Blame the virus, blame lockdowns in Europe, blame positioning, or blame your favorite election narrative.
Whatever the proximate cause, US stocks sank a third consecutive day in one of the most harrowing sessions since March.
It was rough from the start. The NYSE Uptick Minus Downtick index hit -1,957 after the opening bell, which Bloomberg’s Andrew Cinko noted was among the worst prints of the year.
According to Bespoke, the S&P “has never been down more than 3% in the last full week before a presidential election” going back to 1928. So far this week, the index is down more than 5%.
The VIX rose to the highest since June. It was the second-largest one-day spike since the June 11 rout.
Vol of vol surged as well, in what Nomura’s Charlie McElligott called a “bonkers” grab for tails amid an “election scenario freakout.”
Unfortunately, bonds didn’t do much to offset the pain in equities. In fact, long-end yields were slightly cheaper into the afternoon, a disastrous outcome on a day when stocks fell 3.5%.
“Making matters worse for the 60/40 and Risk Parity set is that USTs aren’t hedging the risk-off move, as the missing overseas ‘real money’ buyers wait for event risk to clear before backing up the truck into duration buying,” McElligott remarked.
“Wednesday offered an intriguing dichotomy between a sharp drop in equities which was not commensurately matched by a rally in duration,” BMO’s Ian Lyngen, Ben Jeffery, and Jon Hill said. “The argument could be made that the stocks signal is not a major cross-asset repricing, but rather a reflection of de-risking ahead of both GDP [on Thursday] and the election next week.”
The dollar was a problem, to put it mildly. The greenback gained 0.6% on the day, adding insult to injury for crude, which fell almost 6%. While the EIA report didn’t help, oil was already under all kinds of pressure. The strong dollar hit gold too. The yellow metal fell nearly 2% Wednesday.

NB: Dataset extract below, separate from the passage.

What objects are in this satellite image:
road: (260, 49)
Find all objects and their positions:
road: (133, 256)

When you add that up, you get an unfortunate mix — it’s a deflationary impulse and it translates into tighter financial conditions. Too much of that and you’ll get further indigestion in risk assets. Real yields were higher from five years on out the curve Wednesday (of course, “higher” is this context just means less negative).

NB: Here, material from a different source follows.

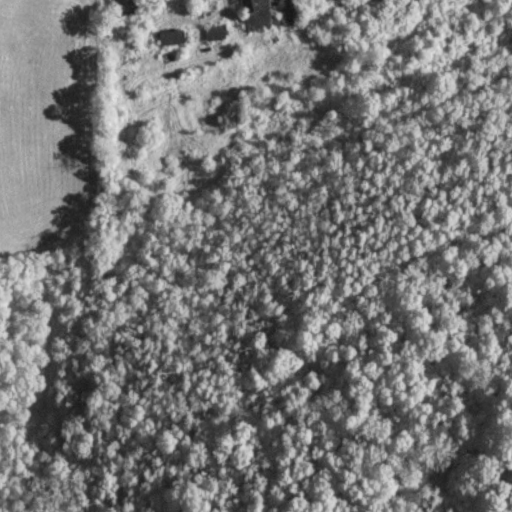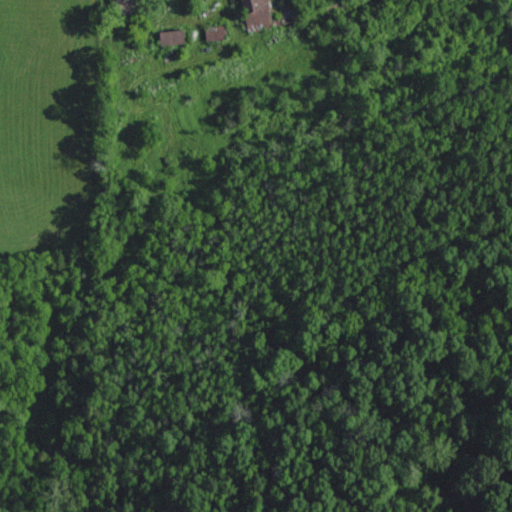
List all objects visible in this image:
building: (253, 14)
building: (213, 34)
building: (169, 37)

Notably, the junk ETFs are on track for their worst week since June. “Breadth in the junk bond market is pretty stark today. Of the more than 1,000 bonds in the Bloomberg Barclays US Corporate High Yield index that we have new prices for, 89% have widened,” Bloomberg’s Sebastian Boyd noted, adding that when you throw in across-the-board widening in the pan-European junk gauge, you’re left with “an indiscriminate, though justified, bout of risk aversion.”
And you know, really, I suppose that’s about as concise a description as it’s possible to craft for Wednesday. As regulars are well apprised, I could editorialize for another thousand words, but “indiscriminate bout of risk aversion” pretty much sums it up.
Well, minus the conspicuously absent Treasury bid that, under normal circumstances, would have helped moderate your losses. Maybe Bitcoin was higher. I don’t know. I didn’t check.
9 thoughts on “Sell The Stocks. But Don’t Take The Bonds. Or The Cannoli”
The US05Y was down âˆ’0.002, at 0.330%. Where did the money go? I’m flying blind here. I should now this.
…I just checked KRE to make sure I didn’t miss anything. Nope, not there. USD is the place.
We’re due for a nice little 10% correction. Oh, that’d be painful.
10% from here or is this a part of it? 200 dma S&P 3130 less than 5% from here. Oh well, let’s get to the March lows by January and give Biden something to work with. Mr H did not say it out loud but there is a bear staring at us if you scroll back up.
Many of us old timers would be wise to remember that the computerized trading systems of so many models are reactive, not predictive. Risk parity is exhibit one.
When do we finally bury the notion that the stock market is “forward looking” ? That one should share the plot with the Phillips Curve or the notion that earnings actually matter for more than a day or two.
And the Laffer Curve.
Thanks runamok. I meant to add that one and then had a senior moment!
If the dollar ,with all this going on , went up. It means everyone has finally realized that the good news from China maybe suspect. Will ANT still proceed with their IPO?……… Are people in the know signaling a Blue Wave?………2021 should be an opportunity for bottom fishing.
My thought China won’t loosen conditions until their own opinion is made crystal clear. And then they will immediately loosen to show that they work with purpose
“According to Bespoke, the S&P “has never been down more than 3% in the last full week before a presidential election” going back to 1928. So far this week, the index is down more than 5%.”
And …. another record for Trump to add to his “Best of …” highlight reel.